Cyclists and pedestrians have a lot of shared interests: traffic fatalities are one of the leading causes of death in this country, and while many of these deaths are motorists hitting motoriests, a great many of them are motorists hitting cyclists and pedestrians. So, per mile travelled, walking is the most dangerous way to travel in this country, bar none. Cyclists and pedestrians want to get to where they're going without being killed, and destinations to be relatively close. These issues are often put in confrontational terms, but we all share these needs; cyclists are also drivers, most people teach their kids to ride a bike (and don't want them hit). And of course, we are all bipeds. Safer for some of us is safer for all of us, as Tom Vanderbilt points out in his fair, awesome, and worth-reading article "Rage Against Your Machine" in Outside, March 2011:
As various studies have found, the more cyclists and cycling infrastructure a town has, the safer it becomes statistically, not just for cyclists but for drivers and pedestrians alike. When New York City put a protected bike lane on Ninth Avenue, some protested it as unsafe for people on foot. But since the lane's opening, pedestrian injuries on Ninth have dropped by 29 percent. Last year, as miles of bike lanes were added, New York had its best pedestrian-safety record ever.So this seems like the perfect label to re-appropriate, under which cyclists and pedestrians can advocate together for our common interests in safe, two-legged locomotion. Call me a bipedalist.
EDIT
It's the way of these things that noone can ever stop. More Cassidy, Salmon, and some Olaf Storbeck.
EDIT 2
Matthew Shaer has a great piece in New York, "Not Quite Copenhagen", on the Prospect Park West bike lane controversy. It's a long piece worth reading in full, but here are some random, our-of-context fun facts:
Bike lanes are relatively easy to install. The Prospect Park West path, with all its safety paraphernalia, was built in about a month; unprotected lanes can be created in a matter of days. Bike lanes are also inexpensive. The Bloomberg administration estimates that over the past four years, the city has spent $11 million installing bike lanes, with two thirds of that cash provided by the federal government. Over the same period, the city spent $1.5 billion on street repair alone. And since streets with protected bike lanes see 40 percent fewer accidents, according to City Hall, and traffic crashes set the city back over $4 billion a year, bike lanes can actually save New York money. They also cut pollution, which is good for everyone. Bike lanes, when framed this way, are just common sense.

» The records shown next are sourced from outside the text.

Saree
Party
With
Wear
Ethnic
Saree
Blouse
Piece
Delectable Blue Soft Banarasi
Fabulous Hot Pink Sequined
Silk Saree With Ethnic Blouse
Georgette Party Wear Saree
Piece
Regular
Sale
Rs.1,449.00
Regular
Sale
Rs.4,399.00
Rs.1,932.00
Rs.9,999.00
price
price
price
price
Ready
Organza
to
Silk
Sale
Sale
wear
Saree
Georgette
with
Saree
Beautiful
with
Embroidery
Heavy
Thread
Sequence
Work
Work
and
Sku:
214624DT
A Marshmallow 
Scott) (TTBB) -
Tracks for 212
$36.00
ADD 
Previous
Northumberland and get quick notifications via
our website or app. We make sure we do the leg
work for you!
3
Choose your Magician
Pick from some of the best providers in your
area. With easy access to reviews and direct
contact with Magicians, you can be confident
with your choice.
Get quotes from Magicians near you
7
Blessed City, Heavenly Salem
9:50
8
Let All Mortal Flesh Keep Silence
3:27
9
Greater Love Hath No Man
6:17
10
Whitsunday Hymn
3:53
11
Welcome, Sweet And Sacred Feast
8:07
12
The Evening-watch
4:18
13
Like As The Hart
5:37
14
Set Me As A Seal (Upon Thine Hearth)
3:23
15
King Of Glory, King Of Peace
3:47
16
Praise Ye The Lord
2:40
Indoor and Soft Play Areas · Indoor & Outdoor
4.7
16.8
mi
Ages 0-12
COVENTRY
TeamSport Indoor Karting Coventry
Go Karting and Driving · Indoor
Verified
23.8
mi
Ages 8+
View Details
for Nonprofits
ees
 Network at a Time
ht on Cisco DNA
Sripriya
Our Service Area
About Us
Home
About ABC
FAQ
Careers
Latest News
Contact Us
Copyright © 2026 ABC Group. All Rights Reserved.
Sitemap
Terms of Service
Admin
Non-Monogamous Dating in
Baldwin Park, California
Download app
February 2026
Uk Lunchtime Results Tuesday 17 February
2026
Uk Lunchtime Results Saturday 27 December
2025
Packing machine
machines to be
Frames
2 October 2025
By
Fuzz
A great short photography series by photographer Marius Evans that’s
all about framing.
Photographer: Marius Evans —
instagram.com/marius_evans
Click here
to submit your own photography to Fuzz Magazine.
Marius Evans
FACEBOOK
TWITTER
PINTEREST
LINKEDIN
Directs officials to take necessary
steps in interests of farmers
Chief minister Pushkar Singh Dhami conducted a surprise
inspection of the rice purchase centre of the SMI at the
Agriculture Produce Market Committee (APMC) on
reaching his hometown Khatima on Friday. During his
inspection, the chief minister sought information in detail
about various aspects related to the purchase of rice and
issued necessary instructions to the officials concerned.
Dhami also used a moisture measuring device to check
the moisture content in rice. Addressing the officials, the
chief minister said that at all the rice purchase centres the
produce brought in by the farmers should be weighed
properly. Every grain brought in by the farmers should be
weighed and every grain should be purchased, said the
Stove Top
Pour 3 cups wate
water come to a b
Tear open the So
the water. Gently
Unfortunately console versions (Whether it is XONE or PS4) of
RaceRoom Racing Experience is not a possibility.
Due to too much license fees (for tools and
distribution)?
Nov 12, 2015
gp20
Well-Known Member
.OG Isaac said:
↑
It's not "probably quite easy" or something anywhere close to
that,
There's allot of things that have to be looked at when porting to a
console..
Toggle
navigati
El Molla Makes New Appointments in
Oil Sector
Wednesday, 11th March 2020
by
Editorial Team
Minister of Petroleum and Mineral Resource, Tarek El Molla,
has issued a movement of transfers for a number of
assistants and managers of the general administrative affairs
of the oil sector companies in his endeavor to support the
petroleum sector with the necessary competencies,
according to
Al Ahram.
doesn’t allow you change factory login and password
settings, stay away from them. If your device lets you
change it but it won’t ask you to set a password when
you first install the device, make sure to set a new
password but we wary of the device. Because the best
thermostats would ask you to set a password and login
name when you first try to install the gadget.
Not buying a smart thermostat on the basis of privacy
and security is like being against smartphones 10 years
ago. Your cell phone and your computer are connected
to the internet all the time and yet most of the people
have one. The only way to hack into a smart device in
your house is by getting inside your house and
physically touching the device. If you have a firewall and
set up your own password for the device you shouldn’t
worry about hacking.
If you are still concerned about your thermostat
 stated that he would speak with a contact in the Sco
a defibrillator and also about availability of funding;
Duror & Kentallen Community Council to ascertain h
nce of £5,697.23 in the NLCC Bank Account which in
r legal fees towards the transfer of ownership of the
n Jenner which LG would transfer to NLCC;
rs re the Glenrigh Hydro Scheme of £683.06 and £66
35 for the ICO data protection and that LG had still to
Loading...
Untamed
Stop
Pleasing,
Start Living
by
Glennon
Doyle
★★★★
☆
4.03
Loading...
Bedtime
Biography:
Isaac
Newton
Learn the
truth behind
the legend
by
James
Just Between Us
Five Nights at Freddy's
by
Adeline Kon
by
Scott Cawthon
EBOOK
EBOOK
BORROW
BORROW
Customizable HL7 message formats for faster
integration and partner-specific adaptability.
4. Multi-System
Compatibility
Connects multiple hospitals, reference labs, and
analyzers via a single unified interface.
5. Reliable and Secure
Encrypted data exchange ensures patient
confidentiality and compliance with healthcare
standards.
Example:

...Still, the Ninth Avenue lane is an ideal place to experience the unfettered freedom that can come with riding a bike in New York. As any urban rider (and I am one of them) can attest, there is something infinitely joyful in putting foot to pedal, something intoxicating in not being bound by the whims of a bus driver or subway conductor or thick tangles of crosstown traffic. Whipping down the street, completely protected from the cars zooming by just a few feet away, may be the closest any New Yorker comes to flying.